By Rob Starr, Content Manager, Big4.com
Companies responding to the 2012-2013 Verisight and McGladrey Compensation, Retirement and Benefits Trends Survey indicate that they are looking closely at the competitive landscape when formulating their compensation philosophies. Base salary increases for salaried workers continued to edge upward in 2012, with an average increase of 2.6 percent including salary freezes. The anticipated 2013 salary increase of 2.7 percent is still a historically modest increase that reflects persistent unease regarding the economy, buffered by the need to retain key employees critical to future success. Increases were highest among service, finance, banking and insurance companies and lowest for the economically harder-hit construction and real estate sectors.

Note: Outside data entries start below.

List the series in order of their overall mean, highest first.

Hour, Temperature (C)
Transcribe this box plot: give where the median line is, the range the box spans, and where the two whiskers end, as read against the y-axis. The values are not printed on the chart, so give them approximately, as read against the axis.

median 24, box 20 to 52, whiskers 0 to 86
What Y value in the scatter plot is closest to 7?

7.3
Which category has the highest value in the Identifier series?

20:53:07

“As the dust from the economic crisis slowly settles, business leaders are challenged with rising benefits costs, evolving healthcare reform, calls for increased transparency and regulatory changes,” said Martha Sadler, managing director of Verisight, Inc. “Despite this strained economic backdrop, decision makers are staying the course when it comes to total rewards for employees. In general, leaders are being asked to do more with less and this directive is defining current practices in compensation, retirement and health and welfare benefits programs.”

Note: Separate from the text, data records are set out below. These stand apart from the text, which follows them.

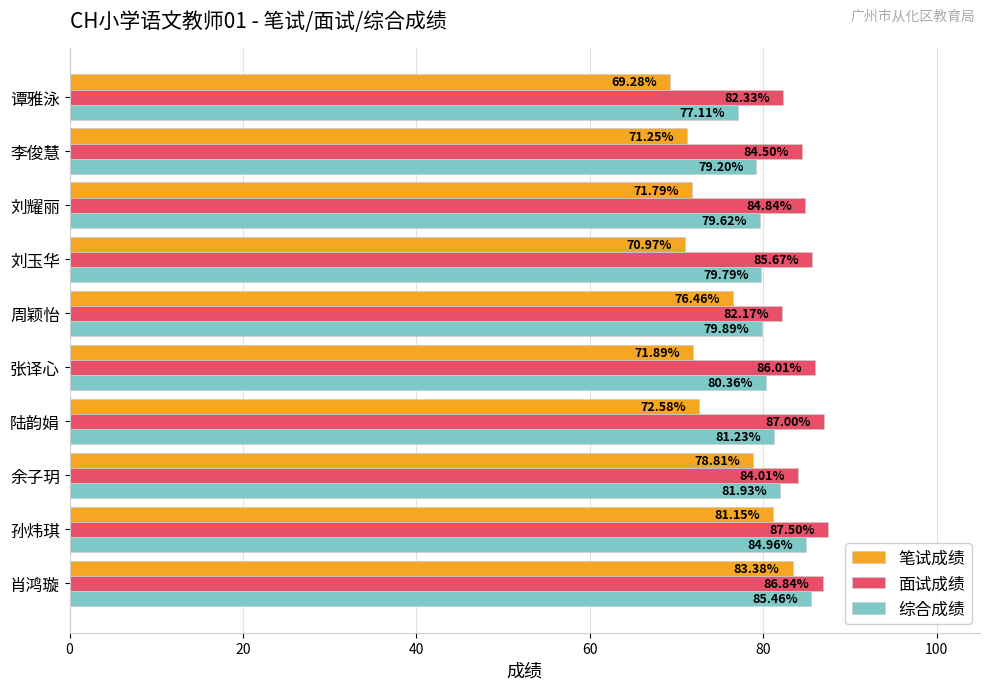

How many data points in 面试成绩 are less than 85?

5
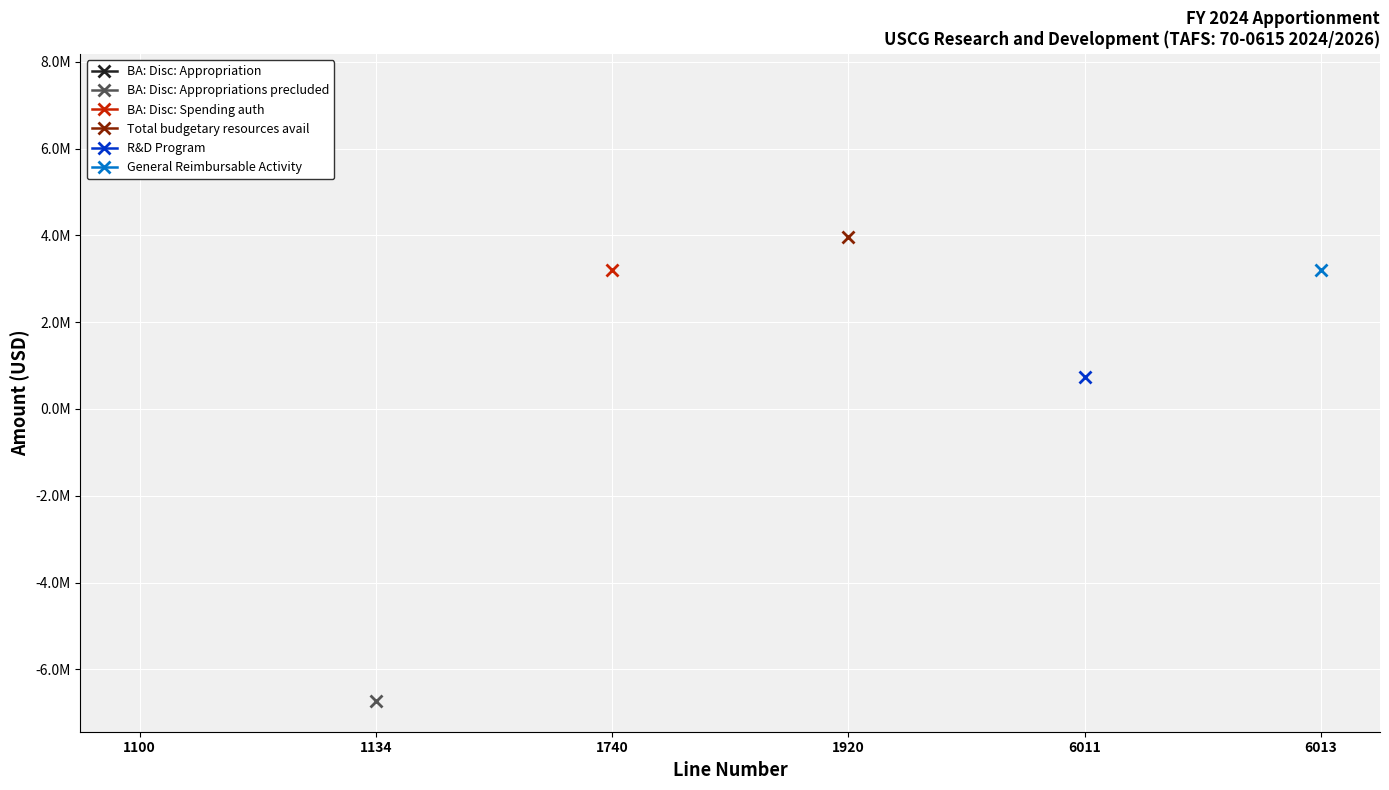

Is the value of R&D Program at 1134 greater than the value of BA: Disc: Spending auth at 6011?

No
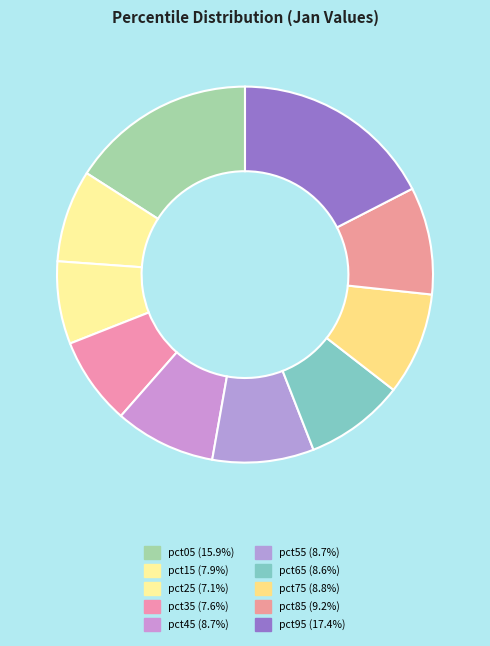

To the nearest percent, what percentage of the pie is pct85?

9%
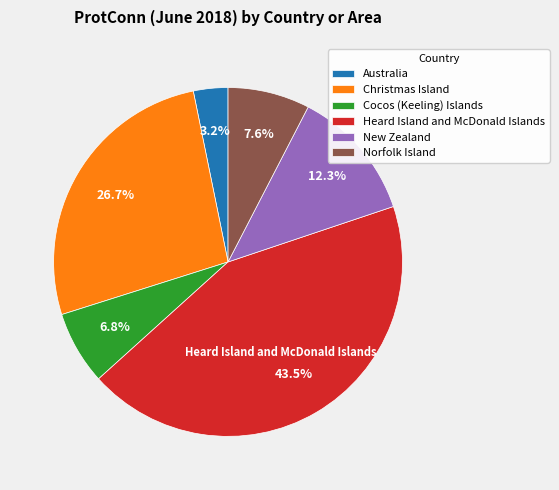

Is it true that Cocos (Keeling) Islands is 1% of the pie?

False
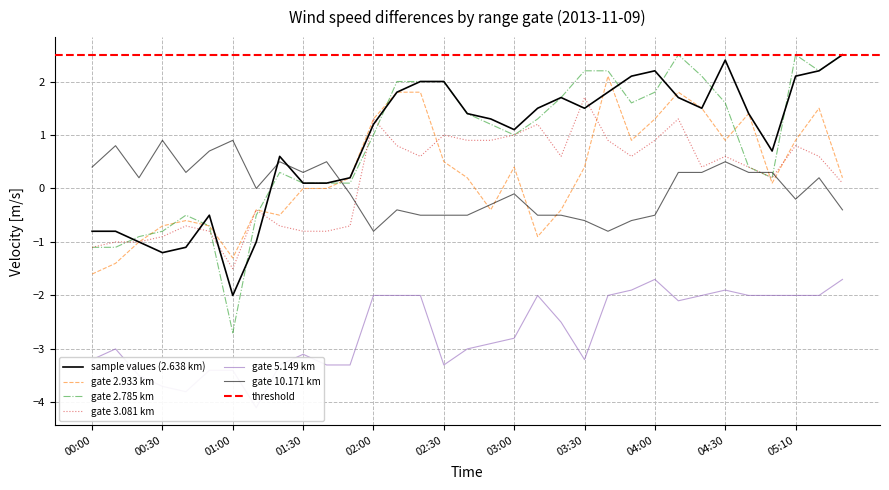

How many values in   2.933 are above zero?

19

When it comes to evaluating retirement plans, costs of investments (59 percent), costs of services (57 percent) and quality of service (53 percent) continue to be the major factors influencing decision making. As employers strive to attain appropriate investment diversification without overwhelming their participants, providing choices to employees remains paramount. Half (51 percent) of the employers surveyed offer 11-20 plan investment options. Mutual funds are still the most common investment type and are offered by 92 percent of retirement plans.
Eighty percent of employers in the survey experienced an increase in healthcare costs in 2012. One-third say that their health plan costs rose by at least 8 percent from 2011 to 2012. To address this increase, employers are passing more of the cost to employees by raising their share of the premiums, deductibles and co-payments. For companies overall, the average monthly premium for family coverage edged up to $1,252 for 2012, with employees contributing a historically high 36 percent of the cost. The average monthly premium for employee-only coverage was $539 with employees contributing 22 percent of the cost.